Over four hundred Korean citizens dressed in matching teal jumpsuits. One huge doll commanding ‘Green Light,’ and the contestants run. When she chants ‘Red Light,’ they must freeze. Her supersized head swivels around like she is possessed. Her eyes narrow in on those who failed. Gun shots fire off, killing losers within seconds of their stumble.

Her neck quips back around, and the contestants hear: “Green Light.” The only way to survive is to play to the finish line.

When Payton saw contestants being mowed down, she immediately went to Netflix and told her roommate, Gray Perry, about what she was watching.

“Gray, I am watching this sick show. I just finished the second episode.”

“That sounds so weird. Why are you watching that?” Gray asked.

“It is so good. The concept of it is twisted, and I want to see how it unfolds. It’s similar to ‘The Hunger Games.’ The ultra-dark parts of it keep you invested.”

Payton went on to finish the entire series in two days.

Both Carson and Payton said that the game-like format creates distance between them and the violence. Carson went on to say that their generation’s tolerance to violence is higher, making it easier to watch the show.

“It doesn’t feel like ‘open society.’ Because it’s supposed to be a secluded game in a toy-like factory, it makes it easier to see. It doesn’t feel real.”

Not everyone is comfortable

Their surreal experience does not resonate with Jeri Rowe, father to a first year at UNC Chapel Hill.

He called his daughter on a Sunday and asked what she’d been up to. When she told him watching a new show called “Squid Game,” he and his wife decided to take a look. The same scene that hooked Payton on her 48-hour binge pushed Jeri to look at his wife and say, “No. We are not watching this.” One round of Red Light Green Light, and they decided to start “Ted Lasso.”

For Rowe and others in his generation, there is no desire to watch the cruelties of the world on a screen, even if their children are.

“The world is dystopian enough right now, you know. With Democrats and Republicans fighting each other.

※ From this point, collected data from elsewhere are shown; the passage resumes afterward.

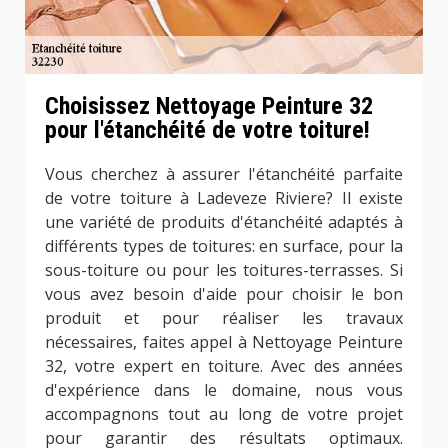
Choisissez Nettoyage Peinture 32
pour l'étanchéité de votre toiture!
Vous cherchez à assurer l'étanchéité parfaite
de votre toiture à Ladeveze Riviere? Il existe
une variété de produits d'étanchéité adaptés à
différents types de toitures: en surface, pour la
sous-toiture ou pour les toitures-terrasses. Si
vous avez besoin d'aide pour choisir le bon
produit et pour réaliser les travaux
nécessaires, faites appel à Nettoyage Peinture
32, votre expert en toiture. Avec des années
d'expérience dans le domaine, nous vous
accompagnons tout au long de votre projet
pour garantir des résultats optimaux.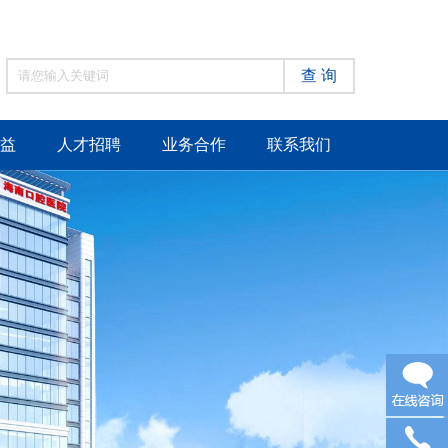
查 询
益
人才招聘
业务合作
联系我们
在线咨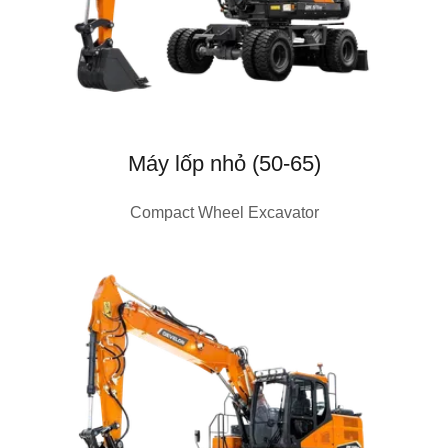
Máy lốp nhỏ (50-65)
Compact Wheel Excavator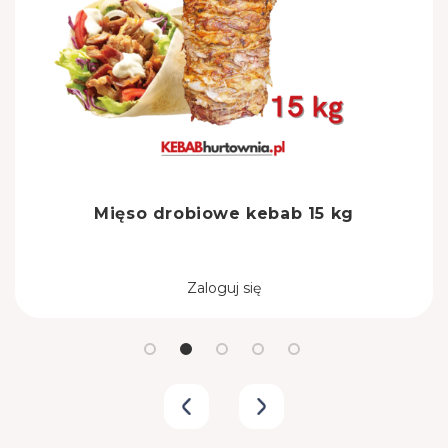
Mięso drobiowe kebab 15 kg
Zaloguj się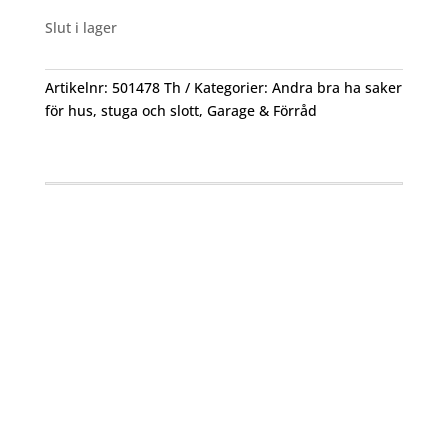
Slut i lager
Artikelnr:
501478 Th
Kategorier:
Andra bra ha saker
för hus, stuga och slott
,
Garage & Förråd
Öppettider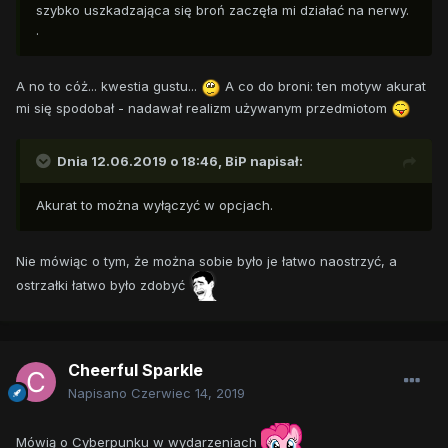
szybko uszkadzająca się broń zaczęła mi działać na nerwy.
.
A no to cóż... kwestia gustu...
A co do broni: ten motyw akurat
mi się spodobał - nadawał realizm używanym przedmiotom
Dnia 12.06.2019 o 18:46,
BiP
napisał:
Akurat to można wyłączyć w opcjach.
Nie mówiąc o tym, że można sobie było je łatwo naostrzyć, a
ostrzałki łatwo było zdobyć
Cheerful Sparkle
Napisano
Czerwiec 14, 2019
Mówią o Cyberpunku w wydarzeniach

With millions of deaths from the pandemic. I watch television to escape. ‘Squid Game’ doesn’t help me do that.”

Gen-Z is different. As elementary school students during the Sandy Hook shooting and high schoolers during the Stoneman Douglas shooting; as young adults during the murders of George Floyd and Breonna Taylor; as the rate of mental illness skyrockets in their age group – maybe this generation can tell the difference between what happens in a television show and what violence, pain, and suffering feels in their real lives.

Payton says that there are many factors that allow her to disassociate herself from the characters in the show.

“It would be hard to watch if it was something realistic to my life as a college student and very violent. Horror movies that don’t seem real don’t scare me, but if they are realistic, I can’t watch them.”

The show has captured social media, and conversations about it have not slowed down. Even if this generation can distinguish between what is relatable to them and what is not, their empathy and imagination are still strong.

U.S. college students digesting violence can still see the irony.

While the American VIPs in the show place bets and fetichize death, the American young adults have started dialogues. Through memes and Tik Toks, “Squid Game” opened discussions of poverty, inequality and Capitalism.

Payton, like many members of her generation, is left questioning what this means about places and people she does not know.

“All the white men at the end with money and power make you wonder if stuff like this does happen. Not to this extreme but somewhere in the world, something like this.”